§ Task details: Copy each line of the records below that contains the word "slēgts".
##### Supplied entries #####
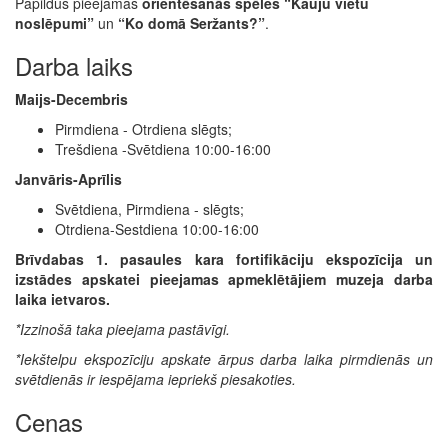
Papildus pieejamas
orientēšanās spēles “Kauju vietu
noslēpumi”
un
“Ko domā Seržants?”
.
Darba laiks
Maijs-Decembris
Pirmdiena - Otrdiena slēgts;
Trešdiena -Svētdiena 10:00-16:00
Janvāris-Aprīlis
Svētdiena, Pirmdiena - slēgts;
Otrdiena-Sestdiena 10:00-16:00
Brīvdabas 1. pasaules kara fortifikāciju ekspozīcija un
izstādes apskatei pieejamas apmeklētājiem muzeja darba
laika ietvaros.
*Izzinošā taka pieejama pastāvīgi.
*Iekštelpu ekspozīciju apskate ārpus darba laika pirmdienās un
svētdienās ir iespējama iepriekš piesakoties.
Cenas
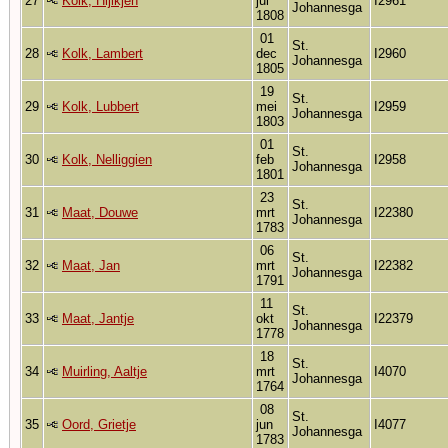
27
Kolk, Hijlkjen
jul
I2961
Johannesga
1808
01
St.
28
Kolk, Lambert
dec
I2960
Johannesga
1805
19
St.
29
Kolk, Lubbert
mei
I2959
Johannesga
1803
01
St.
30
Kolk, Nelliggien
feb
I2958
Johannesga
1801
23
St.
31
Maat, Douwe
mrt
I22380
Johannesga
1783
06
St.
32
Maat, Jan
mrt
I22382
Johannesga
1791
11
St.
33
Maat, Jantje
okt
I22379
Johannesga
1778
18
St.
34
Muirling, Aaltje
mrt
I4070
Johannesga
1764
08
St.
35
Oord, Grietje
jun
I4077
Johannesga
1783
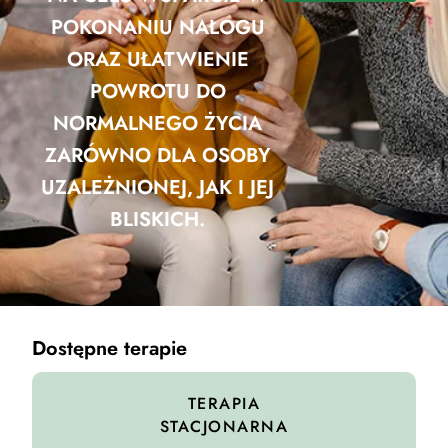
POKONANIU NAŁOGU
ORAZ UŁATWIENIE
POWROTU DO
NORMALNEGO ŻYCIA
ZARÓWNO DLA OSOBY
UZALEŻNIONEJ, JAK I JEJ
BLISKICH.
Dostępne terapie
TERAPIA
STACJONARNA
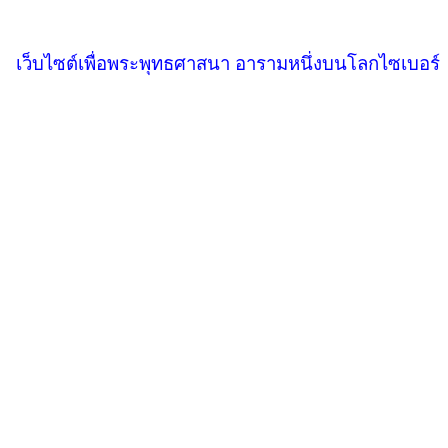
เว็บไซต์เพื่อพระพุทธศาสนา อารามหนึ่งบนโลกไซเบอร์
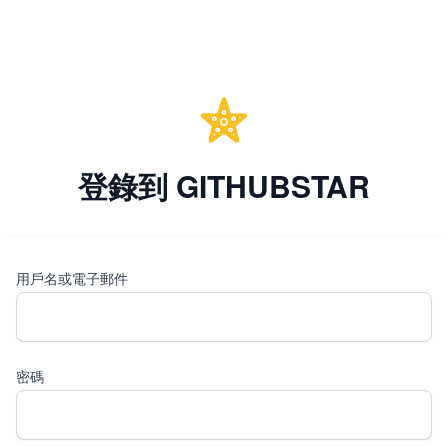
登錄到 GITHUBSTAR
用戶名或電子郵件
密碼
#####
§ Task output:
Pirmdiena - Otrdiena slēgts;
Svētdiena, Pirmdiena - slēgts;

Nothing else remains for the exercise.